* [Prompt]: Start to finish, print the entries exactly, and carry none of the pictures over.

..............................

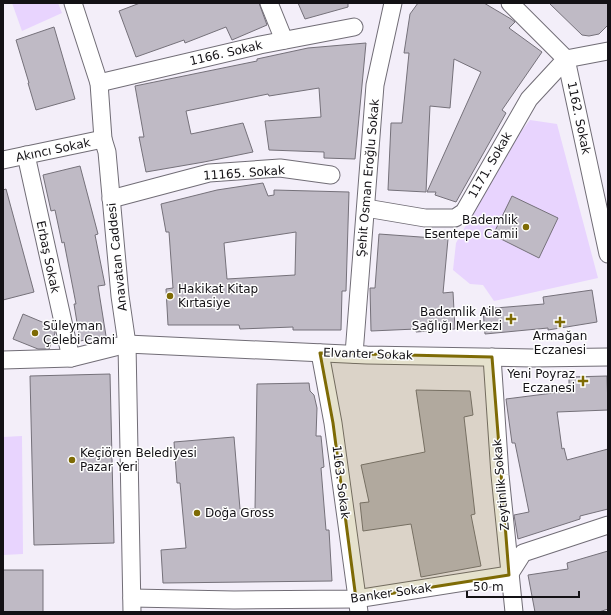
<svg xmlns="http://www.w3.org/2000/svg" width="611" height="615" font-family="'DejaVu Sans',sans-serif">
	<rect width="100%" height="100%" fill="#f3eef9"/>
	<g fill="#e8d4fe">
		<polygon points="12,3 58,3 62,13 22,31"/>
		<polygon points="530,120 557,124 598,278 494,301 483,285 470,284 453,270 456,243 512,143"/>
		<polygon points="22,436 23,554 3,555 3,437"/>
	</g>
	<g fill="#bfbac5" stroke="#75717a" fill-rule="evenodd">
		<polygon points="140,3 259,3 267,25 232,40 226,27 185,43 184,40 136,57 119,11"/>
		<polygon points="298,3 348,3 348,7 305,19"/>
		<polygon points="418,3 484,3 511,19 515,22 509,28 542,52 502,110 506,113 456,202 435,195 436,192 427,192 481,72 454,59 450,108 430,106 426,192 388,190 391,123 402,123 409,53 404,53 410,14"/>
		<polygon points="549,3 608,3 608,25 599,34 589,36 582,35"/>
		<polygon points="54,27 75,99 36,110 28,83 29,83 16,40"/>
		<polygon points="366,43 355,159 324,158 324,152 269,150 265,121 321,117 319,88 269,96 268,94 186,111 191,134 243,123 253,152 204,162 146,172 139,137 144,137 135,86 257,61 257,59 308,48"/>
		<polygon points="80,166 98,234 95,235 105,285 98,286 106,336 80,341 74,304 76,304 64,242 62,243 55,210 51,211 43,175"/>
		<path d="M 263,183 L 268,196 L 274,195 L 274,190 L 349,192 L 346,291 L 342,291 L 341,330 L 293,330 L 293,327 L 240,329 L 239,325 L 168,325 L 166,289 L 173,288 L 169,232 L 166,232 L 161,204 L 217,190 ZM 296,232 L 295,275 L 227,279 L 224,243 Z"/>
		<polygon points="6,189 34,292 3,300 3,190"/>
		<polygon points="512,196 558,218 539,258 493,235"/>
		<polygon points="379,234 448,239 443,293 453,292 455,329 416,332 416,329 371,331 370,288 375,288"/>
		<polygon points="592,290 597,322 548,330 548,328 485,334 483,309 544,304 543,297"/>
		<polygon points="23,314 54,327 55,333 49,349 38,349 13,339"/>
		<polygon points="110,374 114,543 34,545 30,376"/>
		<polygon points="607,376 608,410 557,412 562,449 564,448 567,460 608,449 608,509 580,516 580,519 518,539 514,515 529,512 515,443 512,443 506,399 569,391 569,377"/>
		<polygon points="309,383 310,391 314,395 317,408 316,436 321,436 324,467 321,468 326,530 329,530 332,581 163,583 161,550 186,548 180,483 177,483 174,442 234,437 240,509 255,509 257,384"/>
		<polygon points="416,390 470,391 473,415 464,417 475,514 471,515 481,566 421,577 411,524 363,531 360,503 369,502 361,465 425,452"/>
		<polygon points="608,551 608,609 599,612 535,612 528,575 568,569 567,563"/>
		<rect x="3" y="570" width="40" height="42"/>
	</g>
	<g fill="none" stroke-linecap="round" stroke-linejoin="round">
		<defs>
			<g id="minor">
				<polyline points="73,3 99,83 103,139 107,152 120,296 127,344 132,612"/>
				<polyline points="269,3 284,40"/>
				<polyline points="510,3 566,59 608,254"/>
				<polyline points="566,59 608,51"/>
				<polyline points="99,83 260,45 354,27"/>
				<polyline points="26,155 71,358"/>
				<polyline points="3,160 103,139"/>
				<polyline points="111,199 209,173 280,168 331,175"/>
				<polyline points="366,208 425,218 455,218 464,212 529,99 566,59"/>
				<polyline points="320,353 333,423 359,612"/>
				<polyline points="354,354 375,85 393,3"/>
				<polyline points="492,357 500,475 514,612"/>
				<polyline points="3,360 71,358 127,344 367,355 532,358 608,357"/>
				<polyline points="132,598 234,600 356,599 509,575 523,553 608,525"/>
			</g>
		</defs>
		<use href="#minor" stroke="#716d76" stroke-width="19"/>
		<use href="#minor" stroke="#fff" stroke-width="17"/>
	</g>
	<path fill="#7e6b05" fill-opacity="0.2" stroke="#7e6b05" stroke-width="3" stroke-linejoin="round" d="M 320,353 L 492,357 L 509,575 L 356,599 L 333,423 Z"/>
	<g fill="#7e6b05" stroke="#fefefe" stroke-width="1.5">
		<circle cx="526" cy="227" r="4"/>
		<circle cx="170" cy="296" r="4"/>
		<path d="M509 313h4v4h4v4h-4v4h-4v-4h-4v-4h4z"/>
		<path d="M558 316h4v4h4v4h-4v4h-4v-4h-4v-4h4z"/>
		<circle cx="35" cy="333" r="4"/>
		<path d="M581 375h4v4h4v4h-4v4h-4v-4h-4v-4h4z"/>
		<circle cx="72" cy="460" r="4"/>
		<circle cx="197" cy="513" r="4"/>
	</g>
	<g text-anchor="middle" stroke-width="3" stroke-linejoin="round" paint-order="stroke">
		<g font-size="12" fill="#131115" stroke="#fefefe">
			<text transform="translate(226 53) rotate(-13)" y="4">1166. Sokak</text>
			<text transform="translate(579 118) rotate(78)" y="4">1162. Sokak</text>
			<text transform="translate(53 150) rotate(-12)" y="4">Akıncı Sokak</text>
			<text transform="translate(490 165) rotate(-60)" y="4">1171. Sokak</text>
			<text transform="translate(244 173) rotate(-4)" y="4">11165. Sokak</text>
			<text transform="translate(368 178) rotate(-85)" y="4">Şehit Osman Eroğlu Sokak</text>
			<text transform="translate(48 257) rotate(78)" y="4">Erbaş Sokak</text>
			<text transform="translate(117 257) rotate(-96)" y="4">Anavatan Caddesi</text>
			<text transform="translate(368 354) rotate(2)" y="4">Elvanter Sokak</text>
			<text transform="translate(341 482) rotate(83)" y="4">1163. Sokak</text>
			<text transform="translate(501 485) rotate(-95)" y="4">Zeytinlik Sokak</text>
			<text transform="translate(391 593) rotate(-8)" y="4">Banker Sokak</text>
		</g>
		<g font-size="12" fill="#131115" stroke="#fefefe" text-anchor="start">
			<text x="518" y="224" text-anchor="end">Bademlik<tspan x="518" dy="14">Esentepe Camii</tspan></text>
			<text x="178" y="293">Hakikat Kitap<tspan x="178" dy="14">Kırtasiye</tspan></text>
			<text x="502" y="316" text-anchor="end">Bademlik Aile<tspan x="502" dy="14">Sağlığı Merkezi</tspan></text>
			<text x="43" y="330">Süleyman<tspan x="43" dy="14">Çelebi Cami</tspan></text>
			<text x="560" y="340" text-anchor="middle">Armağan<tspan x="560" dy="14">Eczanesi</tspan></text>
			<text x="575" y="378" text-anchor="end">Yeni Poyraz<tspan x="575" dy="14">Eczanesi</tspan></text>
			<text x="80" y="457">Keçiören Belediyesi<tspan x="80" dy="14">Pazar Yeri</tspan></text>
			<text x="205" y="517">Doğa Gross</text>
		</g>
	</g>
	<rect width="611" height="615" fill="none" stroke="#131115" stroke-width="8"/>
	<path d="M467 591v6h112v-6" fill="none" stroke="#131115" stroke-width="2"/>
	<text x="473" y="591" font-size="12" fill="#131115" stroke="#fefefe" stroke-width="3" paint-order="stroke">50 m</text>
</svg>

..............................

* [Task output]:
<svg xmlns="http://www.w3.org/2000/svg" width="611" height="615" font-family="'DejaVu Sans',sans-serif">
	<rect width="100%" height="100%" fill="#f3eef9"/>
	<g fill="#e8d4fe">
		<polygon points="12,3 58,3 62,13 22,31"/>
		<polygon points="530,120 557,124 598,278 494,301 483,285 470,284 453,270 456,243 512,143"/>
		<polygon points="22,436 23,554 3,555 3,437"/>
	</g>
	<g fill="#bfbac5" stroke="#75717a" fill-rule="evenodd">
		<polygon points="140,3 259,3 267,25 232,40 226,27 185,43 184,40 136,57 119,11"/>
		<polygon points="298,3 348,3 348,7 305,19"/>
		<polygon points="418,3 484,3 511,19 515,22 509,28 542,52 502,110 506,113 456,202 435,195 436,192 427,192 481,72 454,59 450,108 430,106 426,192 388,190 391,123 402,123 409,53 404,53 410,14"/>
		<polygon points="549,3 608,3 608,25 599,34 589,36 582,35"/>
		<polygon points="54,27 75,99 36,110 28,83 29,83 16,40"/>
		<polygon points="366,43 355,159 324,158 324,152 269,150 265,121 321,117 319,88 269,96 268,94 186,111 191,134 243,123 253,152 204,162 146,172 139,137 144,137 135,86 257,61 257,59 308,48"/>
		<polygon points="80,166 98,234 95,235 105,285 98,286 106,336 80,341 74,304 76,304 64,242 62,243 55,210 51,211 43,175"/>
		<path d="M 263,183 L 268,196 L 274,195 L 274,190 L 349,192 L 346,291 L 342,291 L 341,330 L 293,330 L 293,327 L 240,329 L 239,325 L 168,325 L 166,289 L 173,288 L 169,232 L 166,232 L 161,204 L 217,190 ZM 296,232 L 295,275 L 227,279 L 224,243 Z"/>
		<polygon points="6,189 34,292 3,300 3,190"/>
		<polygon points="512,196 558,218 539,258 493,235"/>
		<polygon points="379,234 448,239 443,293 453,292 455,329 416,332 416,329 371,331 370,288 375,288"/>
		<polygon points="592,290 597,322 548,330 548,328 485,334 483,309 544,304 543,297"/>
		<polygon points="23,314 54,327 55,333 49,349 38,349 13,339"/>
		<polygon points="110,374 114,543 34,545 30,376"/>
		<polygon points="607,376 608,410 557,412 562,449 564,448 567,460 608,449 608,509 580,516 580,519 518,539 514,515 529,512 515,443 512,443 506,399 569,391 569,377"/>
		<polygon points="309,383 310,391 314,395 317,408 316,436 321,436 324,467 321,468 326,530 329,530 332,581 163,583 161,550 186,548 180,483 177,483 174,442 234,437 240,509 255,509 257,384"/>
		<polygon points="416,390 470,391 473,415 464,417 475,514 471,515 481,566 421,577 411,524 363,531 360,503 369,502 361,465 425,452"/>
		<polygon points="608,551 608,609 599,612 535,612 528,575 568,569 567,563"/>
		<rect x="3" y="570" width="40" height="42"/>
	</g>
	<g fill="none" stroke-linecap="round" stroke-linejoin="round">
		<defs>
			<g id="minor">
				<polyline points="73,3 99,83 103,139 107,152 120,296 127,344 132,612"/>
				<polyline points="269,3 284,40"/>
				<polyline points="510,3 566,59 608,254"/>
				<polyline points="566,59 608,51"/>
				<polyline points="99,83 260,45 354,27"/>
				<polyline points="26,155 71,358"/>
				<polyline points="3,160 103,139"/>
				<polyline points="111,199 209,173 280,168 331,175"/>
				<polyline points="366,208 425,218 455,218 464,212 529,99 566,59"/>
				<polyline points="320,353 333,423 359,612"/>
				<polyline points="354,354 375,85 393,3"/>
				<polyline points="492,357 500,475 514,612"/>
				<polyline points="3,360 71,358 127,344 367,355 532,358 608,357"/>
				<polyline points="132,598 234,600 356,599 509,575 523,553 608,525"/>
			</g>
		</defs>
		<use href="#minor" stroke="#716d76" stroke-width="19"/>
		<use href="#minor" stroke="#fff" stroke-width="17"/>
	</g>
	<path fill="#7e6b05" fill-opacity="0.2" stroke="#7e6b05" stroke-width="3" stroke-linejoin="round" d="M 320,353 L 492,357 L 509,575 L 356,599 L 333,423 Z"/>
	<g fill="#7e6b05" stroke="#fefefe" stroke-width="1.5">
		<circle cx="526" cy="227" r="4"/>
		<circle cx="170" cy="296" r="4"/>
		<path d="M509 313h4v4h4v4h-4v4h-4v-4h-4v-4h4z"/>
		<path d="M558 316h4v4h4v4h-4v4h-4v-4h-4v-4h4z"/>
		<circle cx="35" cy="333" r="4"/>
		<path d="M581 375h4v4h4v4h-4v4h-4v-4h-4v-4h4z"/>
		<circle cx="72" cy="460" r="4"/>
		<circle cx="197" cy="513" r="4"/>
	</g>
	<g text-anchor="middle" stroke-width="3" stroke-linejoin="round" paint-order="stroke">
		<g font-size="12" fill="#131115" stroke="#fefefe">
			<text transform="translate(226 53) rotate(-13)" y="4">1166. Sokak</text>
			<text transform="translate(579 118) rotate(78)" y="4">1162. Sokak</text>
			<text transform="translate(53 150) rotate(-12)" y="4">Akıncı Sokak</text>
			<text transform="translate(490 165) rotate(-60)" y="4">1171. Sokak</text>
			<text transform="translate(244 173) rotate(-4)" y="4">11165. Sokak</text>
			<text transform="translate(368 178) rotate(-85)" y="4">Şehit Osman Eroğlu Sokak</text>
			<text transform="translate(48 257) rotate(78)" y="4">Erbaş Sokak</text>
			<text transform="translate(117 257) rotate(-96)" y="4">Anavatan Caddesi</text>
			<text transform="translate(368 354) rotate(2)" y="4">Elvanter Sokak</text>
			<text transform="translate(341 482) rotate(83)" y="4">1163. Sokak</text>
			<text transform="translate(501 485) rotate(-95)" y="4">Zeytinlik Sokak</text>
			<text transform="translate(391 593) rotate(-8)" y="4">Banker Sokak</text>
		</g>
		<g font-size="12" fill="#131115" stroke="#fefefe" text-anchor="start">
			<text x="518" y="224" text-anchor="end">Bademlik<tspan x="518" dy="14">Esentepe Camii</tspan></text>
			<text x="178" y="293">Hakikat Kitap<tspan x="178" dy="14">Kırtasiye</tspan></text>
			<text x="502" y="316" text-anchor="end">Bademlik Aile<tspan x="502" dy="14">Sağlığı Merkezi</tspan></text>
			<text x="43" y="330">Süleyman<tspan x="43" dy="14">Çelebi Cami</tspan></text>
			<text x="560" y="340" text-anchor="middle">Armağan<tspan x="560" dy="14">Eczanesi</tspan></text>
			<text x="575" y="378" text-anchor="end">Yeni Poyraz<tspan x="575" dy="14">Eczanesi</tspan></text>
			<text x="80" y="457">Keçiören Belediyesi<tspan x="80" dy="14">Pazar Yeri</tspan></text>
			<text x="205" y="517">Doğa Gross</text>
		</g>
	</g>
	<rect width="611" height="615" fill="none" stroke="#131115" stroke-width="8"/>
	<path d="M467 591v6h112v-6" fill="none" stroke="#131115" stroke-width="2"/>
	<text x="473" y="591" font-size="12" fill="#131115" stroke="#fefefe" stroke-width="3" paint-order="stroke">50 m</text>
</svg>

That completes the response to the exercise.